Times Ignores Anti-War, Anti-Bush Rants of Arabic School Leader

"Where some see a bridge between cultures, others see an 'Islamist agenda.'" Guess which one the Times thinks you should see?

For Friday's Metro section, reporter Julie Bosman went to the liberal nabe of Park Slope, Brooklyn, to cover the controversy over a proposed public school dedicated to the study of Arabic ("Plan to Open an Arabic School In Brooklyn Arouses Protests").


The planned school and its principal Debbie Almontaser was portrayed as an innocent victim of misunderstanding and prejudice, and the story's slant came through in the text box: "Where some see a bridge between cultures, others see an 'Islamist agenda.'"


Those warning sign quotation marks are the Times' way of telling you which way you should see the issue.


"The Khalil Gibran International Academy was conceived as a public embrace of New York City's growing Arab population and of internationalism, the first public school dedicated to the study of the Arabic language and culture and open to students of all racial and ethnic backgrounds.


"But nearly three months after plans for the middle school were first announced, a beleaguered Department of Education is fending off attacks from two angry camps: parents from Public School 282, the elementary school in Park Slope, Brooklyn, that was assigned to share building space with the Khalil Gibran school, and a handful of columnists who have called the proposed academy a madrassa, which teaches the Koran.


"Now the chancellor of schools, Joel I. Klein, is considering other locations for the school, or even postponing the opening for a year, according to several people involved in the discussions, and the whole endeavor has been turned into a test of tolerance - and its limits - in post-9/11, multiethnic New York.


"The principal, Debbie Almontaser, who came to America from Yemen at age 3 and who organized peace rallies and urged tolerance after the attacks of Sept. 11, 2001, has been vilified on Web sites as having an 'Islamist agenda.'


"Ms. Almontaser said she was prepared for the reaction. 'Quite frankly, I don't let it bother me,' she said. 'I don't lose sleep over it. My main objective is the opening of the school.'


"Friends of the teacher, who is known as a moderate active in interfaith groups, call the accusation preposterous.


"'It's tragic that they should be targeting her,' said the Rev. Dr. Daniel Meeter, pastor of Old First Reformed Church in Park Slope.
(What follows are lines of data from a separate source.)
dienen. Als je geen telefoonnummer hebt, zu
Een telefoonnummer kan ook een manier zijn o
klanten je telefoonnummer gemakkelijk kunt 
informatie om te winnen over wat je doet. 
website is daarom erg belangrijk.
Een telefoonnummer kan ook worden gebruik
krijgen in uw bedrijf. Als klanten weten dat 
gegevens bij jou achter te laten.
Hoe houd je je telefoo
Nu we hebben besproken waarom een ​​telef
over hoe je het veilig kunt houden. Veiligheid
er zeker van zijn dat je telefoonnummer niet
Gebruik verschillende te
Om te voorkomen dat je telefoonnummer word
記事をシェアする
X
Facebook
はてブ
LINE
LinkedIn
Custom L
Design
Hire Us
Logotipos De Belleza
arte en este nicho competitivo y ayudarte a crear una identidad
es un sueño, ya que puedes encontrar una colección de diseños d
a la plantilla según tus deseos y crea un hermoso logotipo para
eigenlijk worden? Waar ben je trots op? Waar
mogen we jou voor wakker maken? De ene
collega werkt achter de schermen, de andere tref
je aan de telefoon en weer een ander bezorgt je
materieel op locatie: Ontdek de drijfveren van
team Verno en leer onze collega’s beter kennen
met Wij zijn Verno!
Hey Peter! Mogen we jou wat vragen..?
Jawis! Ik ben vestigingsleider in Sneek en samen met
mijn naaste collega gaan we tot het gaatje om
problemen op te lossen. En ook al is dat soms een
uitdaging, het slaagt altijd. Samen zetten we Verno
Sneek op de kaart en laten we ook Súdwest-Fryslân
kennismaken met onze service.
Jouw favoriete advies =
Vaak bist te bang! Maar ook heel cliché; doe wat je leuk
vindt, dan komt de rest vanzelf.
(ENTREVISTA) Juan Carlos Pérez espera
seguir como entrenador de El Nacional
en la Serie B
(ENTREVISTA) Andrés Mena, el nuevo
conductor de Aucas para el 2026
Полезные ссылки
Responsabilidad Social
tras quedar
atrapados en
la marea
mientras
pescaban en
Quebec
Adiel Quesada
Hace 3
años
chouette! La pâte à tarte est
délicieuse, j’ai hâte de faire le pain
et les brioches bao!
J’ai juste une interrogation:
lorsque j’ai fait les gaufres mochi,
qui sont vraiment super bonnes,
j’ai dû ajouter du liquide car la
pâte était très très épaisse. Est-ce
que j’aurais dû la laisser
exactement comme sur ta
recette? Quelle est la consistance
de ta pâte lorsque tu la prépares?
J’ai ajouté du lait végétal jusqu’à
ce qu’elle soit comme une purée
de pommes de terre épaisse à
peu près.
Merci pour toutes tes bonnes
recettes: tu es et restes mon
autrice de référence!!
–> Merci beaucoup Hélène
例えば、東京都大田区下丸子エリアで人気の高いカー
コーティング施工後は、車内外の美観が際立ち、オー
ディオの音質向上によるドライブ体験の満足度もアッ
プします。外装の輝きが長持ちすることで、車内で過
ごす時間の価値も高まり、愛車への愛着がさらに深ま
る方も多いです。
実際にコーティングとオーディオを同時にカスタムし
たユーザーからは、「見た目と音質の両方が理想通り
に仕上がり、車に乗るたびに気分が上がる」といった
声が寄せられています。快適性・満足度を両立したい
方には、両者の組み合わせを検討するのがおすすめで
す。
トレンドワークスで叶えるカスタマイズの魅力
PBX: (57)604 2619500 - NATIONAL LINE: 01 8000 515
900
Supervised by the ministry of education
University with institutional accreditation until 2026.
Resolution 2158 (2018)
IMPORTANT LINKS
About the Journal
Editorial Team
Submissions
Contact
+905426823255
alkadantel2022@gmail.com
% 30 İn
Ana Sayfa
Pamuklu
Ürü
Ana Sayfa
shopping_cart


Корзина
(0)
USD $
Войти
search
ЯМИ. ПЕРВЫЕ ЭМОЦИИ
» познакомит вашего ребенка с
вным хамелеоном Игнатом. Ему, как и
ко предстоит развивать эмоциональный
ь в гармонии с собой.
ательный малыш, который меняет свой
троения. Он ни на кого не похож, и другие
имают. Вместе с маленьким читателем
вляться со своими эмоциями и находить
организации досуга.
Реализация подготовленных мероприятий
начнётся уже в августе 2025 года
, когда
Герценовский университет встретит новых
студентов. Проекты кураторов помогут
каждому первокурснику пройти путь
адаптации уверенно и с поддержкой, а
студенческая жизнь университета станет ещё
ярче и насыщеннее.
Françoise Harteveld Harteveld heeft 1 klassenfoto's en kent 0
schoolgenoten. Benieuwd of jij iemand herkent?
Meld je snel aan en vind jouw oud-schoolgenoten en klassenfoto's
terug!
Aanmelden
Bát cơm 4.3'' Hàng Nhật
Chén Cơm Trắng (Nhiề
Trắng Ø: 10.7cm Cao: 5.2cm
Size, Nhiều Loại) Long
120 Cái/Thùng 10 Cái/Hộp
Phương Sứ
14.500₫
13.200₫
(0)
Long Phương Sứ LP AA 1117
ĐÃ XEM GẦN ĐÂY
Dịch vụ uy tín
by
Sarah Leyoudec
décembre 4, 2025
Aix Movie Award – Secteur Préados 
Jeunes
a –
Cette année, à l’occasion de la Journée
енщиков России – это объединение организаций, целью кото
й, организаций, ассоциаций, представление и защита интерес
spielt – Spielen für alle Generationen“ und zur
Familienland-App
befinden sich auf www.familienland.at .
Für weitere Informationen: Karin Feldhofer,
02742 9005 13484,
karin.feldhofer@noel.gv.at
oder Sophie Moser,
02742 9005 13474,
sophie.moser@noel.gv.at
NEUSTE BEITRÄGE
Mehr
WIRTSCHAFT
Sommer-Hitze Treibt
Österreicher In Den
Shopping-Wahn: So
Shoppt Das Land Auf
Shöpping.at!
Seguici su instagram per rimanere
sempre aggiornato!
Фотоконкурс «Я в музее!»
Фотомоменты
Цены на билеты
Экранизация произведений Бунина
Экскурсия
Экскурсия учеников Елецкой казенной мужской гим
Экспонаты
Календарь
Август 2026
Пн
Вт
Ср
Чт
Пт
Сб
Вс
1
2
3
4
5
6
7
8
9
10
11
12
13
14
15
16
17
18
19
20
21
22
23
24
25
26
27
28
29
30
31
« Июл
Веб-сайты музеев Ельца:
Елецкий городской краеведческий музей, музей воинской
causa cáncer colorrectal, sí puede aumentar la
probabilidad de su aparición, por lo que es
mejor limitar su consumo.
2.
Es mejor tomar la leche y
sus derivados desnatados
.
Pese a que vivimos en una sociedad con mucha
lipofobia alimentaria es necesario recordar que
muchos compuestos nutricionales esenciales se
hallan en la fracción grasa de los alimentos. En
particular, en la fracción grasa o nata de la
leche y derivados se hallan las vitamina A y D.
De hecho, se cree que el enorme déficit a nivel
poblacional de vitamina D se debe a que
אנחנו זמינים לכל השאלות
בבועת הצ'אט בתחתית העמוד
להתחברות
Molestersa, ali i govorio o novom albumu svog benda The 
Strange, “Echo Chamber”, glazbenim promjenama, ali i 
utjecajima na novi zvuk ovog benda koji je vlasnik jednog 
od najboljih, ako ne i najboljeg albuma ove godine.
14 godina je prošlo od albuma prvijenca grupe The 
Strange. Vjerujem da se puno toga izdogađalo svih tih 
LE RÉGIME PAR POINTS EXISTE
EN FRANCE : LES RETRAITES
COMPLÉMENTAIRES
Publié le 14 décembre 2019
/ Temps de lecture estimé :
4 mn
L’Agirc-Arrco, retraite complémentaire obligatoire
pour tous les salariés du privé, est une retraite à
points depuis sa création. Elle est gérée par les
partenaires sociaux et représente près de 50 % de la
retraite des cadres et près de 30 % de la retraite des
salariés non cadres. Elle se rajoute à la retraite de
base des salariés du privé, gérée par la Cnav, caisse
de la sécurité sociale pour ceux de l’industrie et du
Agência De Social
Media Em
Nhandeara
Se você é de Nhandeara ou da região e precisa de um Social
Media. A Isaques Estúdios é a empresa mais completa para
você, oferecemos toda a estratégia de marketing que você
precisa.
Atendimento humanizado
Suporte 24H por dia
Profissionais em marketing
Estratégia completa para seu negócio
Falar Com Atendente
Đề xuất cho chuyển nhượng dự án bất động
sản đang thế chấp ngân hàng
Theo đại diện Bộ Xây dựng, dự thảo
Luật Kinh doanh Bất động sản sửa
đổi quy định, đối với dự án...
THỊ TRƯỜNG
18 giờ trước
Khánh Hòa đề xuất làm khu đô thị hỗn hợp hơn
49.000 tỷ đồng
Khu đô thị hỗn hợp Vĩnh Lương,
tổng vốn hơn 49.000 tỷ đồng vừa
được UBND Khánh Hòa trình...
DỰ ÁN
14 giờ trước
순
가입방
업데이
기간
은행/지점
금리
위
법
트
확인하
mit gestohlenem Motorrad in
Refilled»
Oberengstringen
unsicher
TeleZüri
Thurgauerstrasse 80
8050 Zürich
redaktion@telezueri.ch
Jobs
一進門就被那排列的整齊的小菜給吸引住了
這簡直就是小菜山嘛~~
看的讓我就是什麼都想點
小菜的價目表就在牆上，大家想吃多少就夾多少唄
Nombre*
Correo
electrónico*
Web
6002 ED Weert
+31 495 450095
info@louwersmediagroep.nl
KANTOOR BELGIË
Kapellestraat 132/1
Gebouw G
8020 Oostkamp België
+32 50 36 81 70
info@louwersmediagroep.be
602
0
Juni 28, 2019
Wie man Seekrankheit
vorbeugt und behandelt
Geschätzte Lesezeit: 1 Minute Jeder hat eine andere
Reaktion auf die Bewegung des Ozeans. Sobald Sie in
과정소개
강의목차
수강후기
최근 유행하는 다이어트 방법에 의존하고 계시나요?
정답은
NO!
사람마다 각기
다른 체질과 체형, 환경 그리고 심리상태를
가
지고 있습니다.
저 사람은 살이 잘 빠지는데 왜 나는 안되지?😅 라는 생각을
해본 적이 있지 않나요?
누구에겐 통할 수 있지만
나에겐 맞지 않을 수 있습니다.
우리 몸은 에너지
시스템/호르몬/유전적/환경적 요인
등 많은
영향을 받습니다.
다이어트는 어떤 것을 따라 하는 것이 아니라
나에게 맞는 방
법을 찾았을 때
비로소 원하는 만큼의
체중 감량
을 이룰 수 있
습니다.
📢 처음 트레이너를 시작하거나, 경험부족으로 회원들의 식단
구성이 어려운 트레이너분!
"Some call the controversy over the school heartbreaking. 'Now is the critical time to teach young people Arabic,' said Eileen F. Reilly, a director at Camba, a Brooklyn social services agency, and a friend of Ms. Almontaser's. 'If a school like this can't happen in Brooklyn, where can it happen?'"


Bosman again portrayed Almontaser as a gentle moderate: "Ms. Almontaser had become a high-profile figure in Brooklyn after 9/11 and had spoken in interviews about her embrace of Muslim customs, including wearing a hijab, and how she was a part of the American melting pot."


But Bosman skipped over some less-than-moderate statements from Almontaser's anti-war activist past. Here's how she was quoted in a 2002 interview by the Norwegian branch of Amnesty International: "President Bush is trying to destroy the United States that I love and of which I am a result. He has abandoned our forefather's ideals of a society of freedom; democracy and pluralism build by immigrants. He is a nightmare."